[[ EXTRACTED RECORDS, beginning ]]
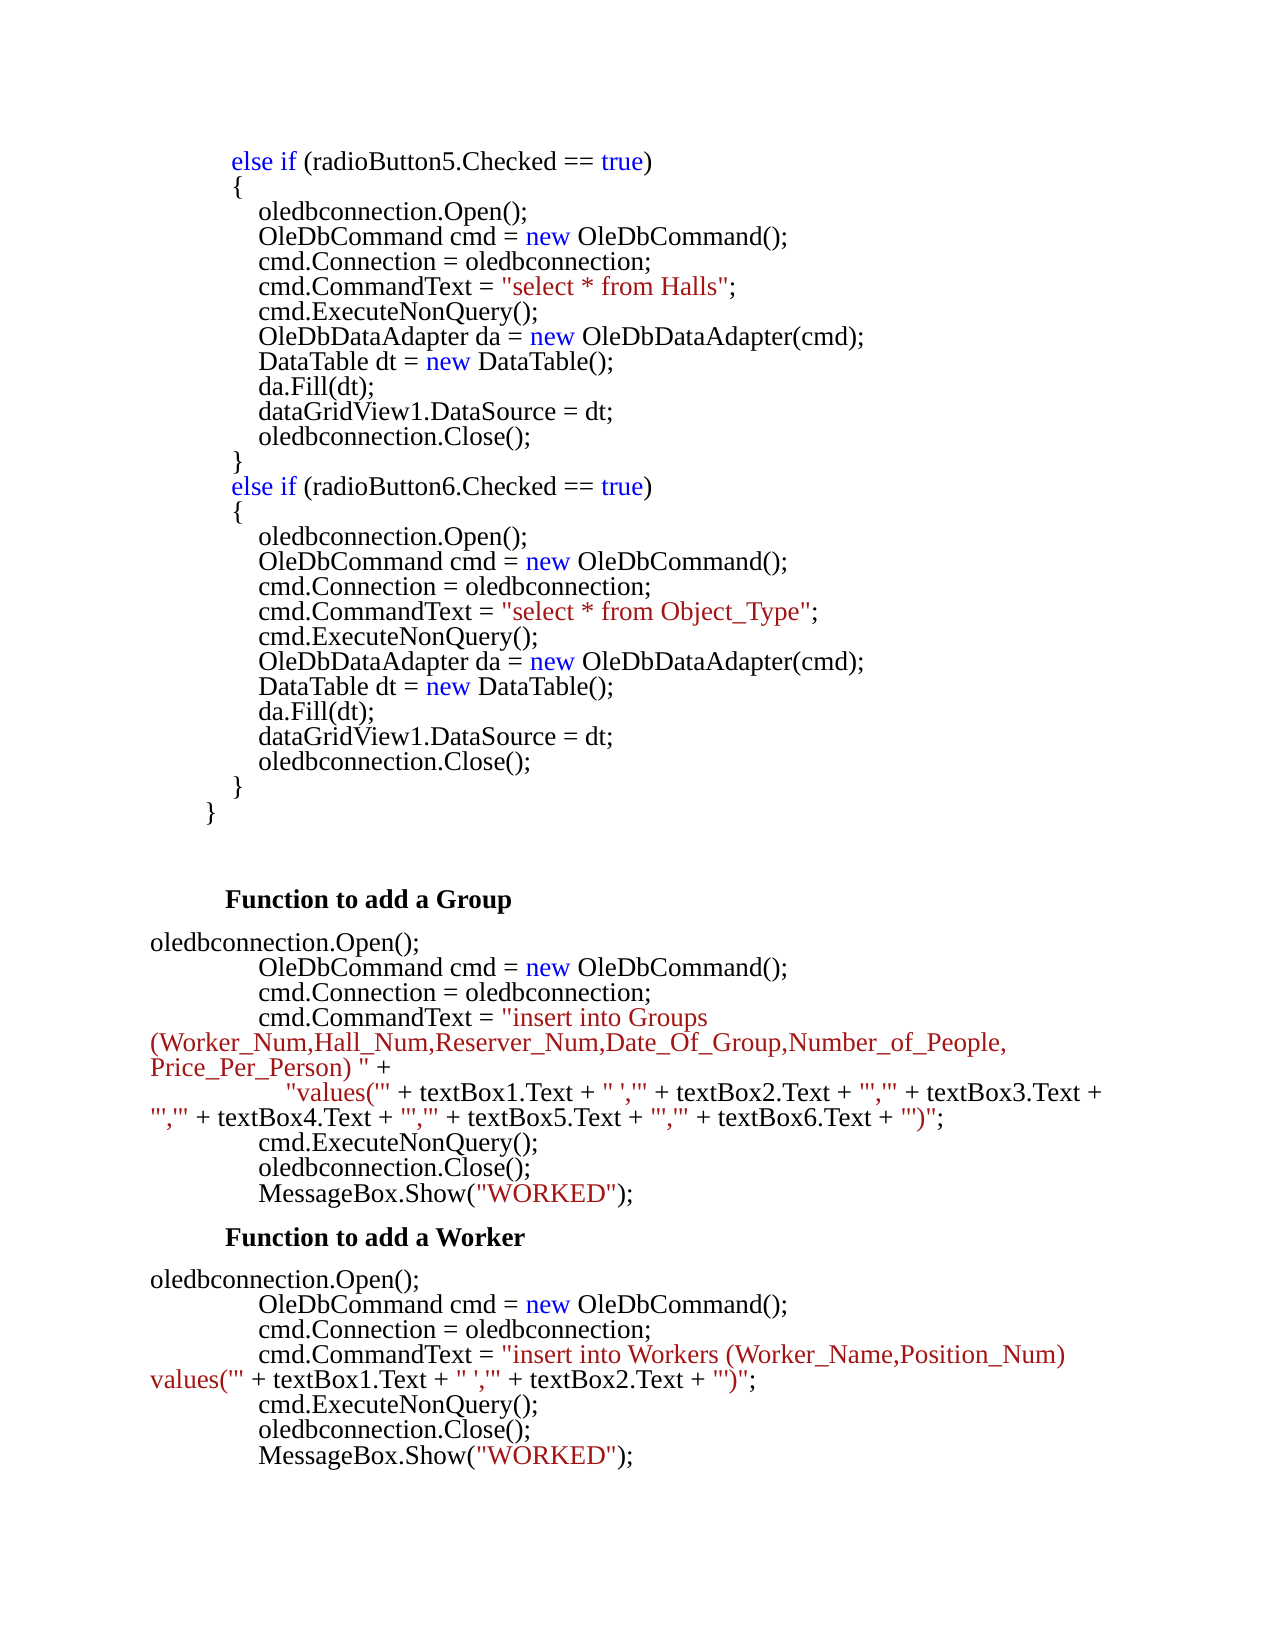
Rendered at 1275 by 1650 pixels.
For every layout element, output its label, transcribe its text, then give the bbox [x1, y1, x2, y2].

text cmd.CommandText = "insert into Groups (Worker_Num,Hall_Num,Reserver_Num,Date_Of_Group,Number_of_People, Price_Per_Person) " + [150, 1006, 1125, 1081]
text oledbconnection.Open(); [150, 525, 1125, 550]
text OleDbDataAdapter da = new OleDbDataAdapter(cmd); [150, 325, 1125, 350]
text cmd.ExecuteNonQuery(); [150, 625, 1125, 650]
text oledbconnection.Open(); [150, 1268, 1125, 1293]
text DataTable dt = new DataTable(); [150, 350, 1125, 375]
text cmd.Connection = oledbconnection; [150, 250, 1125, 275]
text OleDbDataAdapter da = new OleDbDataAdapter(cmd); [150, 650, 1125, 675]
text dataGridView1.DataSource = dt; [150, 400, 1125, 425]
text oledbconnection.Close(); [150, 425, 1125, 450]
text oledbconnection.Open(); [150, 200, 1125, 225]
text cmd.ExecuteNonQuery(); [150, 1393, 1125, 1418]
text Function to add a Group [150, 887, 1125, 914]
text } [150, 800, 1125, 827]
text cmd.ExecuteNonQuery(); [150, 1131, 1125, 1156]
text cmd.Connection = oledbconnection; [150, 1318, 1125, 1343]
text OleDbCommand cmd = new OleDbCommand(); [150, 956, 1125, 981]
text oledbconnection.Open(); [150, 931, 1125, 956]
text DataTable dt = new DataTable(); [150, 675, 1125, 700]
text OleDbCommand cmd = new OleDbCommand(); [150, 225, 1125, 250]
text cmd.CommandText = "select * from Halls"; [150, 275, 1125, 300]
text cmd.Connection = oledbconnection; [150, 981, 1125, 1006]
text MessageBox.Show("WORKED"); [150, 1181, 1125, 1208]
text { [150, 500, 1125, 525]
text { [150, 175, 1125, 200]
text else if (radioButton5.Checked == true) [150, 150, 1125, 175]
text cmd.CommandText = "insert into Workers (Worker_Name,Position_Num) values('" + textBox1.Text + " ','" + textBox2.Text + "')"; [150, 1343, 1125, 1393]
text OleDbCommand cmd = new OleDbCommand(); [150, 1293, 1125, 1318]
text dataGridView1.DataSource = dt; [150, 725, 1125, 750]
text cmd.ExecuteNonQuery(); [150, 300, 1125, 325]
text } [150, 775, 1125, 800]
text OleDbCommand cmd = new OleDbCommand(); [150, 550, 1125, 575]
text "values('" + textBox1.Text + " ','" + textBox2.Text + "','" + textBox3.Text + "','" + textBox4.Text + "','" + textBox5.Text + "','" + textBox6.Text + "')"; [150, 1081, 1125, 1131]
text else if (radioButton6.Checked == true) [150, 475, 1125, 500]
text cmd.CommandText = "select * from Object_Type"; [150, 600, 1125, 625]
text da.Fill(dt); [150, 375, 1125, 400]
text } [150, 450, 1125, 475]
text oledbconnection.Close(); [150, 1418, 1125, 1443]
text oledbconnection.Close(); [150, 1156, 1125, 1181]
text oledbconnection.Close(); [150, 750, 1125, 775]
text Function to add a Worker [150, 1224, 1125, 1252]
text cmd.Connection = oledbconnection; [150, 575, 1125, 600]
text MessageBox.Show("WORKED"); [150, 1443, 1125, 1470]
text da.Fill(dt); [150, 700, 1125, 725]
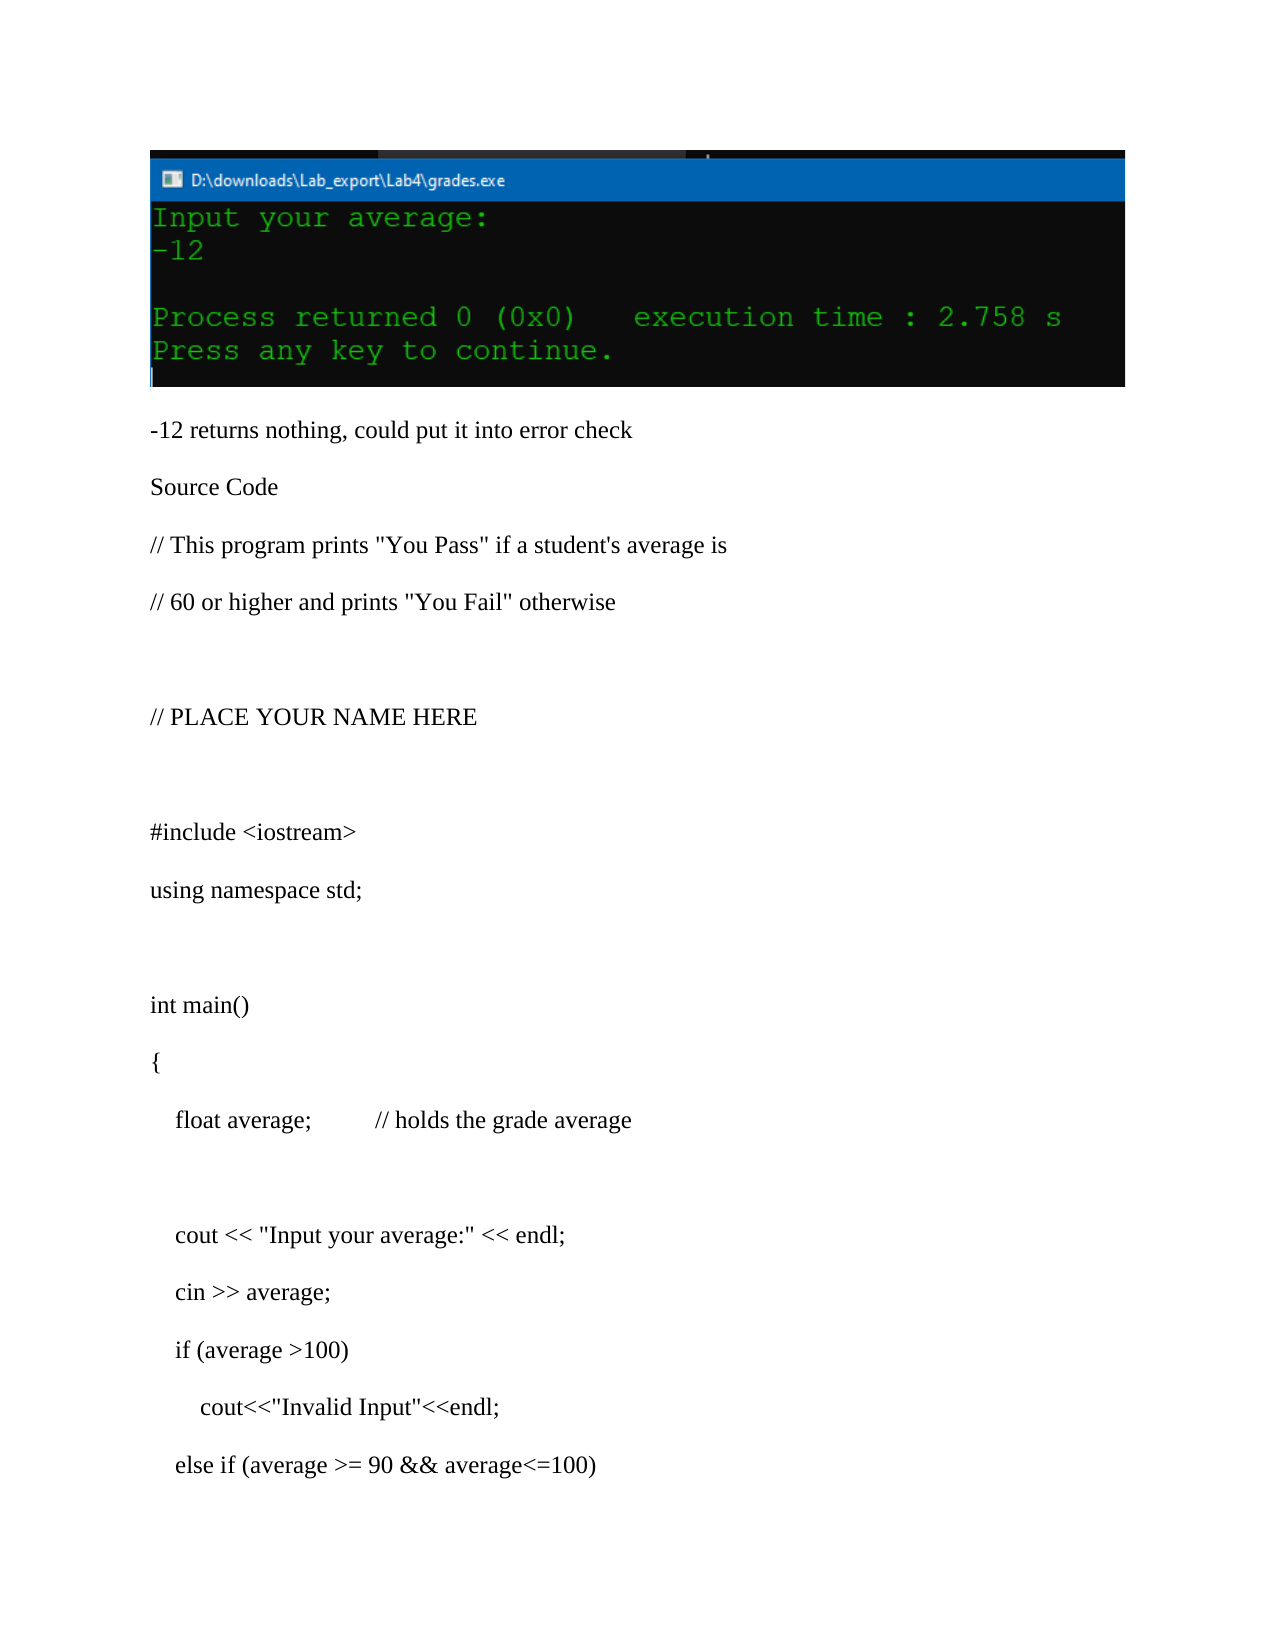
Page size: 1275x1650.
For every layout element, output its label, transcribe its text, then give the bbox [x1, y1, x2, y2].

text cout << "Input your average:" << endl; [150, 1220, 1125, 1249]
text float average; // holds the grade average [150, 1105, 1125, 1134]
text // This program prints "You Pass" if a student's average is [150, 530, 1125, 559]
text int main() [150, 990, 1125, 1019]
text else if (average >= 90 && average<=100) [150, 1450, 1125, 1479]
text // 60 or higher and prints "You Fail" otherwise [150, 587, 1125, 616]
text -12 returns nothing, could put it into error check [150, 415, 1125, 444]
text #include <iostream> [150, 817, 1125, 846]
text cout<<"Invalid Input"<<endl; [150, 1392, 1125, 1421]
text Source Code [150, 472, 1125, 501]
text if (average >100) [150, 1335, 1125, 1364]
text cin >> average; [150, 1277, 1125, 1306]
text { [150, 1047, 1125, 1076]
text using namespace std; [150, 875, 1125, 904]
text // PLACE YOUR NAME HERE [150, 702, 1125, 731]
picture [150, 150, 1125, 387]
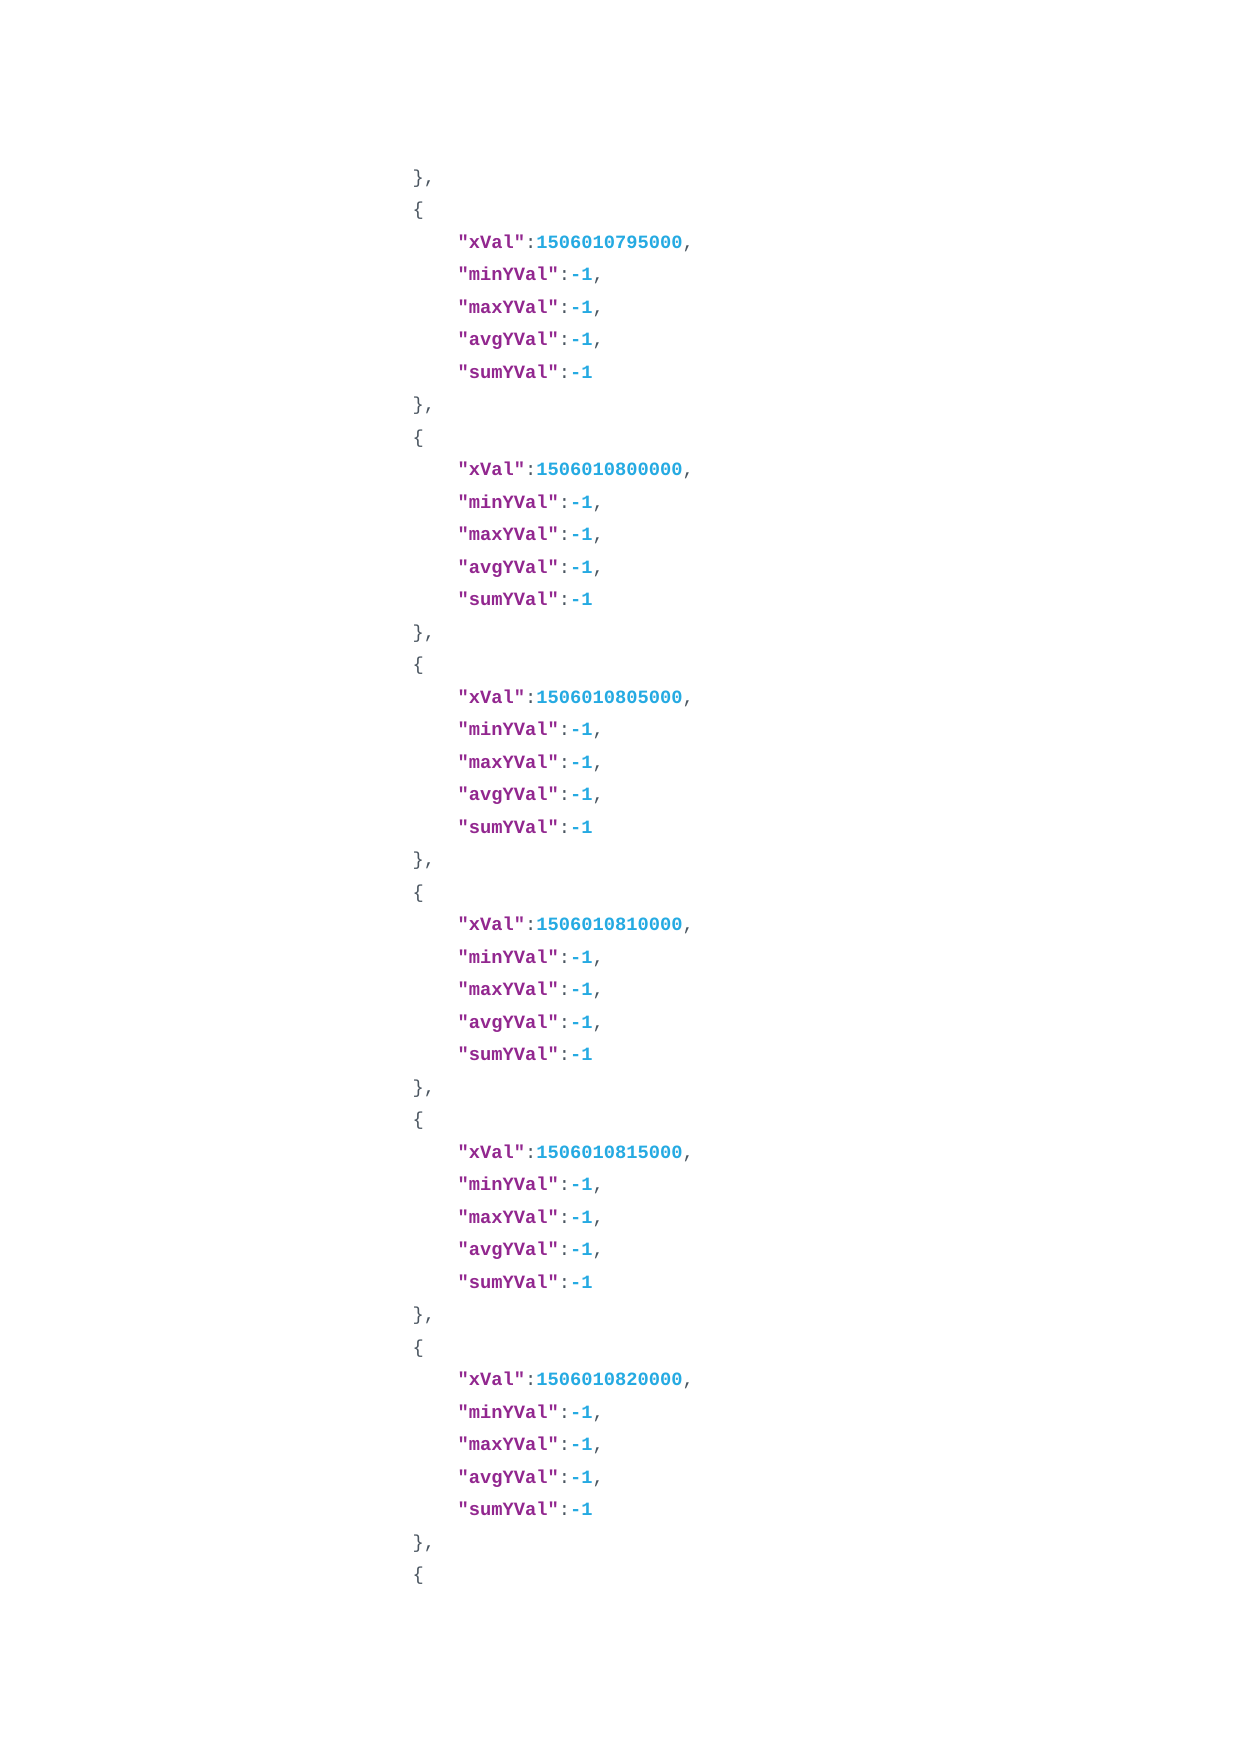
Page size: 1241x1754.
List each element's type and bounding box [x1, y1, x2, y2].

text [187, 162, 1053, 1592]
[[ EXTRACTED RECORDS, end ]]
INSTRUCTIONS FOR THE TASK. Which of the lines above hold the string "Open"? Pick each of them out.

ANSWER SECTION.
text oledbconnection.Open(); [150, 525, 1125, 550]
text oledbconnection.Open(); [150, 1268, 1125, 1293]
text oledbconnection.Open(); [150, 200, 1125, 225]
text oledbconnection.Open(); [150, 931, 1125, 956]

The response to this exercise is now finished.